You are an expert in programming language translation from Pytorch to JAX. In this task, I will give you two inputs:
1) Pytorch source code.
2) A JSON file that contains a dataset of common errors in torch-to-JAX translation by Weak LLM 4o-mini. Each data point contains the following fields:
- Example_id: ID of the source code.
- Input_Code: Source code in Pytorch.
- LLM_weak_output: JAX translated code of Input_Code using a weak LLM (4o-mini).
- LLM_fix_output: JAX fixed code from LLM_weak_output by the process of manually check-and-fix errors conducted by software developers.
- Errors: This is a list of errors that appeared in the process of manually checking and fixing bugs from LLM_weak_input. Each error item has:
        -"Error_Code": The part of LLM_weak_output that caused the error.

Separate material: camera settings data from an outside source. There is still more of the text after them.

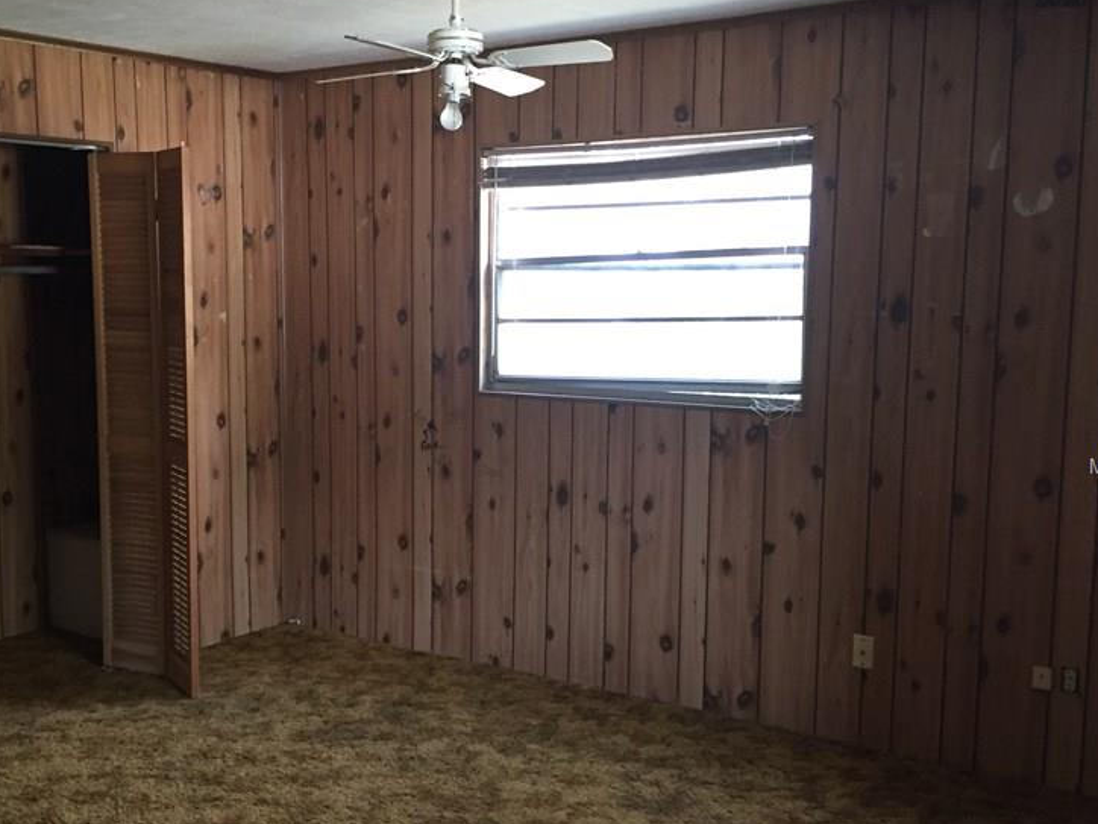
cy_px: 467
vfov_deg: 35.1
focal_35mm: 41
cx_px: 405
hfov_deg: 45.3
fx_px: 1300
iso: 200
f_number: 2.2
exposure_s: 1/30
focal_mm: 4.15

        -“Error”: the error message returned by compilation.
        -"Fix_info": the textual description of how to fix the error code.

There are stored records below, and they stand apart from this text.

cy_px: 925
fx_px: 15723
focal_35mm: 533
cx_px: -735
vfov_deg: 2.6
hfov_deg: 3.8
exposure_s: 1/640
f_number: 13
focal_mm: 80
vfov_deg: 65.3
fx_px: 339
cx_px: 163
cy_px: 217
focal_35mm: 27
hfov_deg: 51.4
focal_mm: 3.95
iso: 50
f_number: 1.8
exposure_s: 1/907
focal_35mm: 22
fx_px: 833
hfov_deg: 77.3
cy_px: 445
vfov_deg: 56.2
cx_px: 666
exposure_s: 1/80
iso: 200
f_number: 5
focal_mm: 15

        -"Fixed_Code": The fixed code corresponding to the “Error_code” part.

3) The data.csv file thich stored possible input when running some examples in the JSON file.

Your task is to reason and get the output JAX code from these above inputs. Please note that you can learn the process of error fixing in Torch-to-JAX translation in 2) JSON file.

Now I will give you a set of input in the next queries.